Extracted page text data:
************
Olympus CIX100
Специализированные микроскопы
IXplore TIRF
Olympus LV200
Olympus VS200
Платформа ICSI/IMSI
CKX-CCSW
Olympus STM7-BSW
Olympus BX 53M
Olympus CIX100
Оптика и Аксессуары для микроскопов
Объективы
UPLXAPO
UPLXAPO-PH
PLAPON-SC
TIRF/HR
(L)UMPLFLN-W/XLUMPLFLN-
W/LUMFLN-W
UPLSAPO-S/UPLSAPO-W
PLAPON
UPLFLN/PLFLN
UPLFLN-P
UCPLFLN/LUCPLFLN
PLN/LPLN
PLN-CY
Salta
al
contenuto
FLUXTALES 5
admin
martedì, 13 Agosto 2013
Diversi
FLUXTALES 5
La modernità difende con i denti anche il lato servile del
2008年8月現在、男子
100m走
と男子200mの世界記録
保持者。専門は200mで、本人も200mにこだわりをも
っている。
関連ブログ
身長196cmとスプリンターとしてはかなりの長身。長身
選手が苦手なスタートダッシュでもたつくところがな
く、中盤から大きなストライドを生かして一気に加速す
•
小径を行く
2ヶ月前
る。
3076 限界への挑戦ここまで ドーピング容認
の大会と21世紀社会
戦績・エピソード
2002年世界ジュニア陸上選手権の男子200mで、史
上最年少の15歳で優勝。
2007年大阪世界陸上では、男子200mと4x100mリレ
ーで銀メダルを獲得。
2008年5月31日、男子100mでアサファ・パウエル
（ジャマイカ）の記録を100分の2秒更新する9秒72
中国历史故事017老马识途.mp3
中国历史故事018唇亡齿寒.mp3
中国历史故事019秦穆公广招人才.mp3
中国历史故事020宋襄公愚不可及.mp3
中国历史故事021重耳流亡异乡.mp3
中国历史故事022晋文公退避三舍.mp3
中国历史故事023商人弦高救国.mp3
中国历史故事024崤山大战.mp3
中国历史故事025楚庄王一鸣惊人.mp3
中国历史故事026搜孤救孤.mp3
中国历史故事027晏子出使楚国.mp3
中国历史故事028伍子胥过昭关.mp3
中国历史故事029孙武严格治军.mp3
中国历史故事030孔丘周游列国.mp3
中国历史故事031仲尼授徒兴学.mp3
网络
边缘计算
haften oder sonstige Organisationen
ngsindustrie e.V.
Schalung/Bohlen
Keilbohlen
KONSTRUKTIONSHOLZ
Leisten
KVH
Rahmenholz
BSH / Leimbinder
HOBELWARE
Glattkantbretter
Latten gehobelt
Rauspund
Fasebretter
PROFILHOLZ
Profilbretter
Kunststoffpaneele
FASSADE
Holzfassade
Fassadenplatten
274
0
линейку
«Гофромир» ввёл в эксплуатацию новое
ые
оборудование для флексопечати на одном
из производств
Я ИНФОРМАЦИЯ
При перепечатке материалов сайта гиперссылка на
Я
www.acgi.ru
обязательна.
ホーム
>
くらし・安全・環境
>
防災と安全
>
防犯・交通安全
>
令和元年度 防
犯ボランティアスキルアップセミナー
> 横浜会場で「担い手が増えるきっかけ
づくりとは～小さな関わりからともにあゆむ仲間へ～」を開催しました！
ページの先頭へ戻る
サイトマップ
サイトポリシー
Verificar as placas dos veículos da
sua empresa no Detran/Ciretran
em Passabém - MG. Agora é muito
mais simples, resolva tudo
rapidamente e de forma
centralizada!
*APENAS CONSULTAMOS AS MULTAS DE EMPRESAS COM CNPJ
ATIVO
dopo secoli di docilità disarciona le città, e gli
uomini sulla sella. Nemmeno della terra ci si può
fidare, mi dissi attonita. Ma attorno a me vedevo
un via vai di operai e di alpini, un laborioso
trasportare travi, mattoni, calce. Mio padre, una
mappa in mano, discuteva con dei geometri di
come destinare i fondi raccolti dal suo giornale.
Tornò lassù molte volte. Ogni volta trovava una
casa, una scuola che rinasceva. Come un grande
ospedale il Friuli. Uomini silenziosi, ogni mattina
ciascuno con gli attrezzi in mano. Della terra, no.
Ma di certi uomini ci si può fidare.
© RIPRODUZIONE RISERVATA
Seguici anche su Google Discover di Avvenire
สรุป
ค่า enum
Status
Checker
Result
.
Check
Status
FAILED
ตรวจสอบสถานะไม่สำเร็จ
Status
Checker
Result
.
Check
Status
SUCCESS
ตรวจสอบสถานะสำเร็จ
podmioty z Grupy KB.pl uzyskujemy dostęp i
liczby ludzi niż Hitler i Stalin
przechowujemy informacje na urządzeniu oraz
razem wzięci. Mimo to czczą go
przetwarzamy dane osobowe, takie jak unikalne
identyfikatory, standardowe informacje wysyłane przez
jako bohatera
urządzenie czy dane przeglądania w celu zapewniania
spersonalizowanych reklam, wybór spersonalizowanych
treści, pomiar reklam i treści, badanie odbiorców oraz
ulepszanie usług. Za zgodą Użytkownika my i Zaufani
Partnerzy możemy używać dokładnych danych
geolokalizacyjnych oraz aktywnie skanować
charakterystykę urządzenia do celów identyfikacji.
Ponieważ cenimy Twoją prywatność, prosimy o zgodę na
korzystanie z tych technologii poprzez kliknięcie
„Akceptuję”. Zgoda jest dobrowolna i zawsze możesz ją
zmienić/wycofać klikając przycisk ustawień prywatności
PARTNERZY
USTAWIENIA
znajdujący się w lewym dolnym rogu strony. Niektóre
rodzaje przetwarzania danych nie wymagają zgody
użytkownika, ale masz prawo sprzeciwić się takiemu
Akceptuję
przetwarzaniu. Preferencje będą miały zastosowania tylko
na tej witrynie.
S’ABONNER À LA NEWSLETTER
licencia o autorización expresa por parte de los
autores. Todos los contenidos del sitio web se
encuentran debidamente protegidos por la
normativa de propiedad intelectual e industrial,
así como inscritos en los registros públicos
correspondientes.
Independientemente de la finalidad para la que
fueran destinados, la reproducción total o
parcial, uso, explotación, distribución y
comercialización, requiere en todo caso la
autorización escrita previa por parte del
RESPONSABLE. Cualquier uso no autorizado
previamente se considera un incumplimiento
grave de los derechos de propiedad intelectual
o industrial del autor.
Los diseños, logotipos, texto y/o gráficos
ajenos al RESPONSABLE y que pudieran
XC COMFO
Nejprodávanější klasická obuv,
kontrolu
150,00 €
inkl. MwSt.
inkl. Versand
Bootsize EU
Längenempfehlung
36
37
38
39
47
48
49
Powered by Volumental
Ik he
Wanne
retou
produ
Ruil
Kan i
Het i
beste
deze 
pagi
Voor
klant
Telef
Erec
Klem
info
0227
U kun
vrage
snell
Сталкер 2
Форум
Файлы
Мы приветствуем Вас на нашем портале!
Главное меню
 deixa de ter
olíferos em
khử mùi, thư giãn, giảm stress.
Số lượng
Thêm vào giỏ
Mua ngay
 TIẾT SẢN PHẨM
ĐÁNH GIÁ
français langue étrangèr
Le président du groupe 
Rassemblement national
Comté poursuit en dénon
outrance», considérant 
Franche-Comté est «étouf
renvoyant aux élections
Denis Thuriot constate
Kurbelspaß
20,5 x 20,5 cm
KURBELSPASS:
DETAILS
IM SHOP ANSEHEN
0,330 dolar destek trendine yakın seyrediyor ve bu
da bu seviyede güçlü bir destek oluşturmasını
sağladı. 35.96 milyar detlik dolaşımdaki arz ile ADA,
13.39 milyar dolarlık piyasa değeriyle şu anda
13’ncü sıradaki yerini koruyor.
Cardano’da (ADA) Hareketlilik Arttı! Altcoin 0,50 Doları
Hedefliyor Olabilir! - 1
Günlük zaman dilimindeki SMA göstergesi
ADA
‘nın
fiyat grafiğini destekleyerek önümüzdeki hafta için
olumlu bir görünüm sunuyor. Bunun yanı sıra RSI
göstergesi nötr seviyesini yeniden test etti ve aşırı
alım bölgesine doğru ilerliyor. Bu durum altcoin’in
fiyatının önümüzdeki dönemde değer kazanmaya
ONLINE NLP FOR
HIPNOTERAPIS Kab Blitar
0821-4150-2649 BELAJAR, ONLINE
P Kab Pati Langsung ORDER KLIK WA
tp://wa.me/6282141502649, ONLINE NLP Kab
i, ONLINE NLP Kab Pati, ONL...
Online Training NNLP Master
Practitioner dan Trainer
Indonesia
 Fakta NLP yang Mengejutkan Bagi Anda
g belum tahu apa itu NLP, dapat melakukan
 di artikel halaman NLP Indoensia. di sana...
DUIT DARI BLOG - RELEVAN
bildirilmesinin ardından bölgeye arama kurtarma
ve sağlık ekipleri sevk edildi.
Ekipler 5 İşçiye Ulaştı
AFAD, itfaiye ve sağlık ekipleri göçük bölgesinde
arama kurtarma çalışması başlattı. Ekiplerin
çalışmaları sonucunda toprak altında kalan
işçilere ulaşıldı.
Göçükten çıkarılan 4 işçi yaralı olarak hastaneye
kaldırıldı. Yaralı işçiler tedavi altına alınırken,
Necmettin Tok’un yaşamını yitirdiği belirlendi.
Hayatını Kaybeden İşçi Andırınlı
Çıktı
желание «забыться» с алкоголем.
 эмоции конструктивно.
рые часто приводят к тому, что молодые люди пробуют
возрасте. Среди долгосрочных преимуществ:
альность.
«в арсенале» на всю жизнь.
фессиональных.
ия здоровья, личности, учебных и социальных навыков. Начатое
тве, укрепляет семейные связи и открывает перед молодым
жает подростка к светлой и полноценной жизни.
************
ASSIGNMENT → Quote the records above exactly, from the first line through the line containing "2007年大阪世界陸上では、男子200mと4x100mリレ", and nothing more.

COMPLETED TASK →
Olympus CIX100
Специализированные микроскопы
IXplore TIRF
Olympus LV200
Olympus VS200
Платформа ICSI/IMSI
CKX-CCSW
Olympus STM7-BSW
Olympus BX 53M
Olympus CIX100
Оптика и Аксессуары для микроскопов
Объективы
UPLXAPO
UPLXAPO-PH
PLAPON-SC
TIRF/HR
(L)UMPLFLN-W/XLUMPLFLN-
W/LUMFLN-W
UPLSAPO-S/UPLSAPO-W
PLAPON
UPLFLN/PLFLN
UPLFLN-P
UCPLFLN/LUCPLFLN
PLN/LPLN
PLN-CY
Salta
al
contenuto
FLUXTALES 5
admin
martedì, 13 Agosto 2013
Diversi
FLUXTALES 5
La modernità difende con i denti anche il lato servile del
2008年8月現在、男子
100m走
と男子200mの世界記録
保持者。専門は200mで、本人も200mにこだわりをも
っている。
関連ブログ
身長196cmとスプリンターとしてはかなりの長身。長身
選手が苦手なスタートダッシュでもたつくところがな
く、中盤から大きなストライドを生かして一気に加速す
•
小径を行く
2ヶ月前
る。
3076 限界への挑戦ここまで ドーピング容認
の大会と21世紀社会
戦績・エピソード
2002年世界ジュニア陸上選手権の男子200mで、史
上最年少の15歳で優勝。
2007年大阪世界陸上では、男子200mと4x100mリレ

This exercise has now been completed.